● **Task directions**
Only lines containing the word "informacion" belong in the answer; copy each one from the records.

● **Page-level text extractions**
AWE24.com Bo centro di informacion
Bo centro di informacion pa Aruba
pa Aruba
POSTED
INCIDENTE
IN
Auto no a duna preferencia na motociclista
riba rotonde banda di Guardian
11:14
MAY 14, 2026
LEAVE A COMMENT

● **Exercise output**
AWE24.com Bo centro di informacion
Bo centro di informacion pa Aruba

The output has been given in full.